I'm collecting correlation vs causation examples to use in my teaching. The classic ones are ice cream sales and drowning deaths, or stork populations and birth rates.
But what are some more modern or surprising examples you've come across? Especially ones where the correlation seems really convincing but turns out to be completely spurious?
One of my favorite modern correlation vs causation examples is the relationship between ice cream sales and shark attacks. They're strongly correlated because both increase in summer.
But obviously buying ice cream doesn't cause shark attacks. The real cause is more people swimming in the ocean when it's warm.
I see this kind of thing in business all the time. Like companies with more Twitter followers are more profitable." Maybe, or maybe both are caused by being well-known brands. The correlation doesn't tell us which way the causation goes, or if there's a third factor causing both.
There was a study showing a correlation between countries that eat more chocolate and have more Nobel laureates. The media had a field day with chocolate makes you smarter!"
But obviously, wealthier countries can afford more chocolate and also invest more in education and research. The correlation is probably spurious.
What's dangerous is when these correlations get reported as causation in news articles. People start changing their behavior based on bad science. I've seen this with all kinds of health studies - "coffee causes cancer" one year, "coffee prevents cancer" the next.

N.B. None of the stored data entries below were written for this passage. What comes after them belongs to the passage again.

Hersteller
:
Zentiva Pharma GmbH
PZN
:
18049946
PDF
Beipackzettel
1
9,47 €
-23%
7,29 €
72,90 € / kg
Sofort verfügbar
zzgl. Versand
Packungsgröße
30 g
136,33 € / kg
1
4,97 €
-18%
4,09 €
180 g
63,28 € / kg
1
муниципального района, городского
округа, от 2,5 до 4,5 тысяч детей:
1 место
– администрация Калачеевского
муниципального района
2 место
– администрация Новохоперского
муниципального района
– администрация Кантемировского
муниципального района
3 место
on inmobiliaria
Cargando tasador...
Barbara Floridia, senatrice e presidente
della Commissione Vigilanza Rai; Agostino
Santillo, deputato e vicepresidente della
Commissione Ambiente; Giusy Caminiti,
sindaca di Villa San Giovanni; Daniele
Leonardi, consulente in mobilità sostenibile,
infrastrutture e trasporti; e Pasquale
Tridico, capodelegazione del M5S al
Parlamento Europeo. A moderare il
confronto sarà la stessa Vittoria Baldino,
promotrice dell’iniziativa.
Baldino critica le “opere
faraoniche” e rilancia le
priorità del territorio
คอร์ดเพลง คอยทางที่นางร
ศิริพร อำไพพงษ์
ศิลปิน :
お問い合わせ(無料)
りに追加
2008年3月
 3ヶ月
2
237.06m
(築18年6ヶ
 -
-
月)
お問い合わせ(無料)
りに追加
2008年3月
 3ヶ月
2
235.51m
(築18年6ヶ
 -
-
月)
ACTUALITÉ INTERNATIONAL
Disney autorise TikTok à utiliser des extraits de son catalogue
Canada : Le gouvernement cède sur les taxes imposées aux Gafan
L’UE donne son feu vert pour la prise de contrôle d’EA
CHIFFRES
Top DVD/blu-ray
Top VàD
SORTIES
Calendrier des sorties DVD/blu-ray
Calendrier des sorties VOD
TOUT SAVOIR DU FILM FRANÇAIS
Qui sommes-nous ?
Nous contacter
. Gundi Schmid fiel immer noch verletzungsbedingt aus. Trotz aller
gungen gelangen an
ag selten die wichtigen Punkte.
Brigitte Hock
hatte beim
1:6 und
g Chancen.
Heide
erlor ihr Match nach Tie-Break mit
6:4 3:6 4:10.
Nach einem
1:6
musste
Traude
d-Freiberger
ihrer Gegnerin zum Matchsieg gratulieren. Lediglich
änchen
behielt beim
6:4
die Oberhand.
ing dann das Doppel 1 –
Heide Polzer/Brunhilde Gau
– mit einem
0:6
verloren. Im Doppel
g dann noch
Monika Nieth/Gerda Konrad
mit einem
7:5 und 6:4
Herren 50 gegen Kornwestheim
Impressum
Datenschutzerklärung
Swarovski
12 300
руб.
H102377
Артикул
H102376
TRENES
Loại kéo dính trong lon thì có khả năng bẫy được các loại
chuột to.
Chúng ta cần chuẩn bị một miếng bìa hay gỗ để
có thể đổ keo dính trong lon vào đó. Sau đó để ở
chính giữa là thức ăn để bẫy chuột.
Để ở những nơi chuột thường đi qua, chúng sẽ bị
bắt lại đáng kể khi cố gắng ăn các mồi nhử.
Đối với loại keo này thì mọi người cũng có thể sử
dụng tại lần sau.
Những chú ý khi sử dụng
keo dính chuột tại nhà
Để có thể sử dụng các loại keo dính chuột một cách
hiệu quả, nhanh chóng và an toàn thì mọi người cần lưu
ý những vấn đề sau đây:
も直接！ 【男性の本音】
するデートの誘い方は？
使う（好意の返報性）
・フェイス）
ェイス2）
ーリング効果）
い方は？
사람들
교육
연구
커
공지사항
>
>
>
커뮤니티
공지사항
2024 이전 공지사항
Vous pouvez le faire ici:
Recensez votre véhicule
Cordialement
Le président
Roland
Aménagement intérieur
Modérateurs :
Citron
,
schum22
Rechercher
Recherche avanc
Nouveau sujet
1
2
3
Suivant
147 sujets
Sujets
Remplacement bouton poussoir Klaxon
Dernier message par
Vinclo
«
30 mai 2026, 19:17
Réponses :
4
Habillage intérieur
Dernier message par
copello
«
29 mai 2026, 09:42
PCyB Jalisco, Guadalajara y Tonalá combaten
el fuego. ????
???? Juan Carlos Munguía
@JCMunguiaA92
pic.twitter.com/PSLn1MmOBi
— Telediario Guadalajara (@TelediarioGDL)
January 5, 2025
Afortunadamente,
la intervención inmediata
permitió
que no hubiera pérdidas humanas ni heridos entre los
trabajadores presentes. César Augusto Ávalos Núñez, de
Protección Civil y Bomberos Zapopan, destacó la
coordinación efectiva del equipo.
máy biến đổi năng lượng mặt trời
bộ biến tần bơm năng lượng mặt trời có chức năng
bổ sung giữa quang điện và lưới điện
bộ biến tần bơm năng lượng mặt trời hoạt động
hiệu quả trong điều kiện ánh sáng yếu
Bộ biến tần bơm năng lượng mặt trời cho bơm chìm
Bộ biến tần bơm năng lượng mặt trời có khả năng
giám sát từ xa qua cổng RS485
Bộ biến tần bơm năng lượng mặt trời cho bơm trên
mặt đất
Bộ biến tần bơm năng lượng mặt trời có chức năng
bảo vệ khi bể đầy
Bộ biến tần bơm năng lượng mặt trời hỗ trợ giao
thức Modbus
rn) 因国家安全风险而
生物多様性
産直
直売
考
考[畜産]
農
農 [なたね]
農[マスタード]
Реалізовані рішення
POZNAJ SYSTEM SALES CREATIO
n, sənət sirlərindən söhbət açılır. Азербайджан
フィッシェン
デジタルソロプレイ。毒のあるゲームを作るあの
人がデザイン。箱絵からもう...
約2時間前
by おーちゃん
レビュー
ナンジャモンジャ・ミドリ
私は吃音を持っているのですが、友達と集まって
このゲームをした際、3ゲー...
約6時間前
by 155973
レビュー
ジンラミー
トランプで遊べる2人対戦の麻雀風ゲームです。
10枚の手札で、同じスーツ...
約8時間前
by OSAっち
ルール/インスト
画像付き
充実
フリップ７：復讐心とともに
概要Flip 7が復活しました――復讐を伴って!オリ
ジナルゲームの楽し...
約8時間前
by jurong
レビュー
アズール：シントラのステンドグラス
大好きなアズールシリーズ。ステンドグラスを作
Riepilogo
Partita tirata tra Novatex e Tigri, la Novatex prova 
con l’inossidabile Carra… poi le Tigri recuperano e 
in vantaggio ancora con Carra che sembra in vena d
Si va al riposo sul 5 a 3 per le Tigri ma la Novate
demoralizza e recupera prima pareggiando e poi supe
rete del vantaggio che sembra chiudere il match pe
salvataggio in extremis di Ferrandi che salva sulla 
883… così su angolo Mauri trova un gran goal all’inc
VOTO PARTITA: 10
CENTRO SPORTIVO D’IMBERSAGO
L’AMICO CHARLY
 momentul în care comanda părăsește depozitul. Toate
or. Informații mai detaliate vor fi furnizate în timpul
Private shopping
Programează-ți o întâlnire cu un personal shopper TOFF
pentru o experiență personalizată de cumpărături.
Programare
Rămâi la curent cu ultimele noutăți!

In education research, there's a famous correlation: kids with bigger feet read better. Obviously foot size doesn't cause reading ability.
The real explanation is age. Older kids have bigger feet and also read better. Age is the confounding variable.
This is why randomized controlled trials are so important. They help establish causation by randomly assigning treatments. With observational data, you can only find correlations, and those can be misleading due to confounding variables.
The problem is that RCTs are expensive and sometimes unethical, so we often have to rely on observational studies. But we need to be much more careful about interpreting them.